> [Exercise requirements] Give again exactly, and only, the lines between the line holding "[00:00.000]" and the end of the listing, both boundary lines included.

*** Begin section ***

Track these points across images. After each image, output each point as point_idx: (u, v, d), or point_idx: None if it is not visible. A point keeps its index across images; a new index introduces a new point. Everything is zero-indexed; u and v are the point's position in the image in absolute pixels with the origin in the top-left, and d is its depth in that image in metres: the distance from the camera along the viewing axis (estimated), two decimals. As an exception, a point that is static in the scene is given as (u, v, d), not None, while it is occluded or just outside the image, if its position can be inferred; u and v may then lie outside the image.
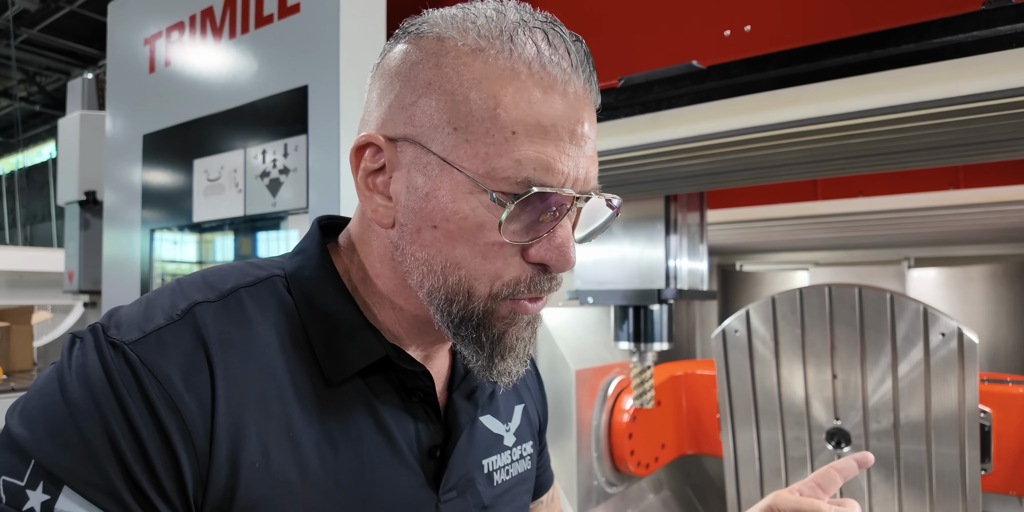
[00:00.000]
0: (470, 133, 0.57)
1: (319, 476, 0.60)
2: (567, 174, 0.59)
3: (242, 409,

*** End section ***

> [Written answer]
[00:00.000]
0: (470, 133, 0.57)
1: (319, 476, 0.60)
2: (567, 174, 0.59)
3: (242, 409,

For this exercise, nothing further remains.